The role of innate T cells in inflammatory disorders in asthma and chronic rhinosinusitis.

Chronic rhinosinusitis (CRS) and asthma are often comorbid and represent heterogeneous inflammatory disorders in the upper and lower airways, respectively. Type 2 inflammation driven by eosinophils and CD4 T cells has been recognized as central mediators in CRS with nasal polyp (CRSwNP) and asthma pathogenesis. However, recent evidence has highlighted the critical involvement of innate T cells, such as invariant natural killer T (iNKT), mucosal-associated invariant T (MAIT), and γδ T cells in airway inflammatory disorders. Innate T cells were enriched in sinonasal tissues and contributed to mucosal inflammation through cytokine production, exhibiting functional polarization influenced by local inflammatory cues. In particular, MAIT17 and Vγ1+ γδ T cells have been associated with tissue eosinophilia and disease severity in eosinophilic CRSwNP (E-NP) patients, whereas iNKT cells displayed subset-specific distribution across eosinophilic and neutrophilic endotypes. In asthma, iNKT cells consistently contributed to disease development in murine models, whereas the roles of MAIT and γδ T cells were controversial, demonstrating both pro- and anti-inflammatory roles depending on anatomical location and disease context. This review summarizes current findings on the contribution of innate T cells to the immunopathology of CRSwNP and asthma and discusses the challenges and future directions in resolving discrepancies arising from methodological and biological variability.

● **Assignment**:
Copy out the abstract on innate T cells in asthma and chronic rhinosinusitis word for word, from its title to its last sentence.

● **Chart-based quiz entries**:
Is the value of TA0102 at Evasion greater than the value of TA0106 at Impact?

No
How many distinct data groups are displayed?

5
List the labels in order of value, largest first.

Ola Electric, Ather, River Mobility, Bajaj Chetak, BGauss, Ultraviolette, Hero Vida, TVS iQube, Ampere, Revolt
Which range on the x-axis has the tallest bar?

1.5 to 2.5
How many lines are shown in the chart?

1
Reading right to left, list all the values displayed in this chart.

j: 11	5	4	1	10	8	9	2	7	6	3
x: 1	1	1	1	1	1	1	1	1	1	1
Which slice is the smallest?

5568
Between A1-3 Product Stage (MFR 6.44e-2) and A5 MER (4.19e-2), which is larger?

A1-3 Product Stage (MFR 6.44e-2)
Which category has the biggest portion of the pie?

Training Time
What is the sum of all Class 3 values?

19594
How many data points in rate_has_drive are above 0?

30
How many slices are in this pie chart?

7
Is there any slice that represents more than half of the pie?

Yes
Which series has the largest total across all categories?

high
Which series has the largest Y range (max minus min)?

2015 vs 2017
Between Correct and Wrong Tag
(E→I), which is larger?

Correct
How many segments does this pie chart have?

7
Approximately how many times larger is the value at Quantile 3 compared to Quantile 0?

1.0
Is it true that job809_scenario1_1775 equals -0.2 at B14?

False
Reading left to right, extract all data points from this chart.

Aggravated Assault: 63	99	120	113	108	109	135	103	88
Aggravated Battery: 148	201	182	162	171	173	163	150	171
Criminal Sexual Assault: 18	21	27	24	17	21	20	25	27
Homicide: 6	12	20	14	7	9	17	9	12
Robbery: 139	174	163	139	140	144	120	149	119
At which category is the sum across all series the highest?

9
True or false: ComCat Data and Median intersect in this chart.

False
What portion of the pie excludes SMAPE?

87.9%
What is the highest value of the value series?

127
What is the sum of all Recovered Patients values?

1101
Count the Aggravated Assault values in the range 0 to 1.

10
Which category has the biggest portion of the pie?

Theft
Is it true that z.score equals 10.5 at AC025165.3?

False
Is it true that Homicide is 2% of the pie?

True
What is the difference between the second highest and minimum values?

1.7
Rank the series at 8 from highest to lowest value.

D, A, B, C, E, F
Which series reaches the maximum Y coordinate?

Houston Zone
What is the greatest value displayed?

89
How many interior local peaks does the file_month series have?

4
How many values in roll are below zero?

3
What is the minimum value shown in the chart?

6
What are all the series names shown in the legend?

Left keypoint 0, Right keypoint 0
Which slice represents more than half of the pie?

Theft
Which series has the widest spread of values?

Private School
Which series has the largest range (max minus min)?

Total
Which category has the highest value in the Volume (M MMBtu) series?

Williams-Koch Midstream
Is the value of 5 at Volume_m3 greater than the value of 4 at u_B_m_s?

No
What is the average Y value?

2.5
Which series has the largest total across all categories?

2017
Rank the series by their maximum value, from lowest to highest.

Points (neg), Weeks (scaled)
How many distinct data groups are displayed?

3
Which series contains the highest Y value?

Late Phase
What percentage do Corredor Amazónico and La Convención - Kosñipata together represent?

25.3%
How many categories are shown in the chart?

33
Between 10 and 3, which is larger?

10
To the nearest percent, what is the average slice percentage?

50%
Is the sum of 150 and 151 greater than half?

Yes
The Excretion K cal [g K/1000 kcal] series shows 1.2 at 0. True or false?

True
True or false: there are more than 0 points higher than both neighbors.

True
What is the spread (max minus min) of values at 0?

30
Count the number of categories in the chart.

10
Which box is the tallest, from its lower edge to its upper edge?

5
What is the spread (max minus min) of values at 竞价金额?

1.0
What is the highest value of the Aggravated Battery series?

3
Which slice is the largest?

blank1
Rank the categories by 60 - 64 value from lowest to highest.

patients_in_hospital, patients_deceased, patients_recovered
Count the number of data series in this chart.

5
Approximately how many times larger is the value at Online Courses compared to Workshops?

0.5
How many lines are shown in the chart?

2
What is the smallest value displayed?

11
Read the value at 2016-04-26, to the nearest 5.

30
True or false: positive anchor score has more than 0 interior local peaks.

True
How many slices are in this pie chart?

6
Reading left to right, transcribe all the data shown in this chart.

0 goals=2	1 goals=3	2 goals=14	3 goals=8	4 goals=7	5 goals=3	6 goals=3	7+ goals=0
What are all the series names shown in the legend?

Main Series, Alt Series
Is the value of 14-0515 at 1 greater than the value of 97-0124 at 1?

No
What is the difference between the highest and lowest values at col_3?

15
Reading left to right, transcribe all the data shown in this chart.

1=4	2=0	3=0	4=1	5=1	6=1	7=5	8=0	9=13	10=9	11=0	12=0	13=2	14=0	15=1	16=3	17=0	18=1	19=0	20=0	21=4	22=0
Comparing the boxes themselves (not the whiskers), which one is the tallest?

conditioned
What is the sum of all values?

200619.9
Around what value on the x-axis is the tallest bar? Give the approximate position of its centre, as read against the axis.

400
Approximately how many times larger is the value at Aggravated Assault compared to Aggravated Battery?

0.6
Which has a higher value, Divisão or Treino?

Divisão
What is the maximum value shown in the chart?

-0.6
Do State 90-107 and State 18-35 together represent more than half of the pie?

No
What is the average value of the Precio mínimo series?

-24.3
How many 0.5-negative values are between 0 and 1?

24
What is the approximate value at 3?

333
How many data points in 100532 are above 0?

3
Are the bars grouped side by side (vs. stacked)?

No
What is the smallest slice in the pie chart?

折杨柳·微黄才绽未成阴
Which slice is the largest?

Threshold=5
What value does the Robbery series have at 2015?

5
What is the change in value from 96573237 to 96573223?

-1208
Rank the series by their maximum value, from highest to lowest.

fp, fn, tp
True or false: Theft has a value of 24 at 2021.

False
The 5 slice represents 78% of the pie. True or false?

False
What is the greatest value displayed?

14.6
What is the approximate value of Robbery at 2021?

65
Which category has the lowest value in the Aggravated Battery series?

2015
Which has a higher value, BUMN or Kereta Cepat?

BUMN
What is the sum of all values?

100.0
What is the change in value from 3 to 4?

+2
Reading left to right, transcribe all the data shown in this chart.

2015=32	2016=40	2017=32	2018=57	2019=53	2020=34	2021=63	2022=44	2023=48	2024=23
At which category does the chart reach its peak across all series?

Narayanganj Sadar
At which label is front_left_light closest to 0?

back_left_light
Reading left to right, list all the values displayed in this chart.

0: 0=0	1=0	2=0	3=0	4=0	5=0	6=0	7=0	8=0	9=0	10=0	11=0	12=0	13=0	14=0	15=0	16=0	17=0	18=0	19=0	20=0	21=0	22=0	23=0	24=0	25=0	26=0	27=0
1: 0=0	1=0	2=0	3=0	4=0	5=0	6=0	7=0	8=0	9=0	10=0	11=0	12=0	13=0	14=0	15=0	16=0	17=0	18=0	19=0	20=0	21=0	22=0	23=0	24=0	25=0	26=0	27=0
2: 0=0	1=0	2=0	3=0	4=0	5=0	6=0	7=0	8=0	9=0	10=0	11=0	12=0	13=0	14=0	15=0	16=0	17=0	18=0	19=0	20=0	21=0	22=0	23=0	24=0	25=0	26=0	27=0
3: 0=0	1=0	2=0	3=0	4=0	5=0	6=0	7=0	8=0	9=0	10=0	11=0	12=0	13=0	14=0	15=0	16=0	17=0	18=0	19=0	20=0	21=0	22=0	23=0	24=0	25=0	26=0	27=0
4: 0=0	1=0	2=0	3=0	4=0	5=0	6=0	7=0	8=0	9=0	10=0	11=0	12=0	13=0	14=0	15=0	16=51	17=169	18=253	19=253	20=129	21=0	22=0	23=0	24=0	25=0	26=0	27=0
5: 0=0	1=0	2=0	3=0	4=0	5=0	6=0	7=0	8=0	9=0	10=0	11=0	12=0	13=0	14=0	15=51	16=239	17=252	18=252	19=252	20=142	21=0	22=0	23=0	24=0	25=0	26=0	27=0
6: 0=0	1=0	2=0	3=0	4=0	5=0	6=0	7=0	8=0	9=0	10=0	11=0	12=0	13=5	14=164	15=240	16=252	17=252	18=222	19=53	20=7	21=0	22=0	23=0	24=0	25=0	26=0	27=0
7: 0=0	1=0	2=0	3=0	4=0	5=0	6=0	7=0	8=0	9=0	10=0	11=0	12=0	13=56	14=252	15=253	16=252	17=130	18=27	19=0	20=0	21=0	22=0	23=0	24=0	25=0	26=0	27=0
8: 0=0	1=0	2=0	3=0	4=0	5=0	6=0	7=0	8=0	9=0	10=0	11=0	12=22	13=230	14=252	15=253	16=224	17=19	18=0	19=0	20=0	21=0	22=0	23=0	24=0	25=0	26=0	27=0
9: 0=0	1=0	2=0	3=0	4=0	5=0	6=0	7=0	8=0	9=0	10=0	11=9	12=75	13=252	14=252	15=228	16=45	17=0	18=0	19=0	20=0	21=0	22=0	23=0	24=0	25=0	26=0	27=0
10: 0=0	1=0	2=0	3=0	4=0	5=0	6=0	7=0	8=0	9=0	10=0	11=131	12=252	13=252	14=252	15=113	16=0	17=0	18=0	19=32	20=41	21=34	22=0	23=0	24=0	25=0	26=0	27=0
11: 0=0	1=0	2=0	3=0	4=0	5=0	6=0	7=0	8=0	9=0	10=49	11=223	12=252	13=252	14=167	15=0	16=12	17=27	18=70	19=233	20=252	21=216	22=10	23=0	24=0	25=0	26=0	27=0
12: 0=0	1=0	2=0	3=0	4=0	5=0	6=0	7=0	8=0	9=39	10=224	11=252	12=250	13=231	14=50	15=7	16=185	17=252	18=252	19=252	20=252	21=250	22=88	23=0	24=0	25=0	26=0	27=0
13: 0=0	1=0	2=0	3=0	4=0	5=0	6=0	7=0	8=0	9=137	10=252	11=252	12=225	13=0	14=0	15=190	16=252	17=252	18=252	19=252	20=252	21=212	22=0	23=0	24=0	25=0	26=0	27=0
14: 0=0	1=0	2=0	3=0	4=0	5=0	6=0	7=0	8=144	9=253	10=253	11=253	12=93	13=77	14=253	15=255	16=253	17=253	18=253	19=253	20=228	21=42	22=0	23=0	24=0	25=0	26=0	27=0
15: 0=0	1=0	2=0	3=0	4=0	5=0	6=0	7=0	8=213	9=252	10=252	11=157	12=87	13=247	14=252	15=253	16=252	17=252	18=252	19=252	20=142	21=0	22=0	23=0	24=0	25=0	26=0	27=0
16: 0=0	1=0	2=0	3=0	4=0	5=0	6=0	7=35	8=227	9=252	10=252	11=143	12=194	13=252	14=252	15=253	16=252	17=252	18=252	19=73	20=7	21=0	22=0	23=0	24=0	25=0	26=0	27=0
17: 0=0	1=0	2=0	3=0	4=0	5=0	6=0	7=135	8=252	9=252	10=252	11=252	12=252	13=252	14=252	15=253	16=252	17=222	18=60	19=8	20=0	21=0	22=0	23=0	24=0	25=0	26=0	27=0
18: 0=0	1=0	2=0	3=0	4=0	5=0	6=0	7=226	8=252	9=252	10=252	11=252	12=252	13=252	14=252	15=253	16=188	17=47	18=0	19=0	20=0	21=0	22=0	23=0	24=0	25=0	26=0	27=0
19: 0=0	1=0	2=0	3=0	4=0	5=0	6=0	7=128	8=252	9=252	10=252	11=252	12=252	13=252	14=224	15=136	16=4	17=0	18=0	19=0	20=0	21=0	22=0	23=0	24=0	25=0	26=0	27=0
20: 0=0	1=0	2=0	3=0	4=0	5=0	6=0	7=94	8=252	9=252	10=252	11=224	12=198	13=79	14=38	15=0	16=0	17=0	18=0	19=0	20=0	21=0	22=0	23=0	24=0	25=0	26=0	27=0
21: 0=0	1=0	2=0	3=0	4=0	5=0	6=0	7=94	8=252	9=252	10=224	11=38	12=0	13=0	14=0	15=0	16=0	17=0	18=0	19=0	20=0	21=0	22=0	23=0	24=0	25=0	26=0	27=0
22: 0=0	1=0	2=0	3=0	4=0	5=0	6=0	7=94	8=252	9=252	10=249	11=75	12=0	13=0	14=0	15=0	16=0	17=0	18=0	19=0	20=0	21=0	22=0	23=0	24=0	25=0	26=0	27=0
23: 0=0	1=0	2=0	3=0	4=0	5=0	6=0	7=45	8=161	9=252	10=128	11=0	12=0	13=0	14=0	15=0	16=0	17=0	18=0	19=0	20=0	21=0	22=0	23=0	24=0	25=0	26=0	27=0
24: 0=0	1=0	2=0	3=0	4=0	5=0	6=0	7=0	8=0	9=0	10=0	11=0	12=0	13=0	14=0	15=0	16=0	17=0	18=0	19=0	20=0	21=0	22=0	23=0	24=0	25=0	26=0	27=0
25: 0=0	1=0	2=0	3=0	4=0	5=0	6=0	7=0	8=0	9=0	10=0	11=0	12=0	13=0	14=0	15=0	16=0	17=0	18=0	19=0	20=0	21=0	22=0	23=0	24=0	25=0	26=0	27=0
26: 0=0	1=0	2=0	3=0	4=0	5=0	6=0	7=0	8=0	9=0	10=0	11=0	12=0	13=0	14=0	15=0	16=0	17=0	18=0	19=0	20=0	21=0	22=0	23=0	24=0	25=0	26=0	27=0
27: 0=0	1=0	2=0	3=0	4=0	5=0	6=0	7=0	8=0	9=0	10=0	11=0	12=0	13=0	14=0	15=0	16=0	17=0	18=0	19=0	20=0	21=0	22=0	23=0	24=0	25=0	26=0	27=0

● **Your solution**:
The role of innate T cells in inflammatory disorders in asthma and chronic rhinosinusitis.

Chronic rhinosinusitis (CRS) and asthma are often comorbid and represent heterogeneous inflammatory disorders in the upper and lower airways, respectively. Type 2 inflammation driven by eosinophils and CD4 T cells has been recognized as central mediators in CRS with nasal polyp (CRSwNP) and asthma pathogenesis. However, recent evidence has highlighted the critical involvement of innate T cells, such as invariant natural killer T (iNKT), mucosal-associated invariant T (MAIT), and γδ T cells in airway inflammatory disorders. Innate T cells were enriched in sinonasal tissues and contributed to mucosal inflammation through cytokine production, exhibiting functional polarization influenced by local inflammatory cues. In particular, MAIT17 and Vγ1+ γδ T cells have been associated with tissue eosinophilia and disease severity in eosinophilic CRSwNP (E-NP) patients, whereas iNKT cells displayed subset-specific distribution across eosinophilic and neutrophilic endotypes. In asthma, iNKT cells consistently contributed to disease development in murine models, whereas the roles of MAIT and γδ T cells were controversial, demonstrating both pro- and anti-inflammatory roles depending on anatomical location and disease context. This review summarizes current findings on the contribution of innate T cells to the immunopathology of CRSwNP and asthma and discusses the challenges and future directions in resolving discrepancies arising from methodological and biological variability.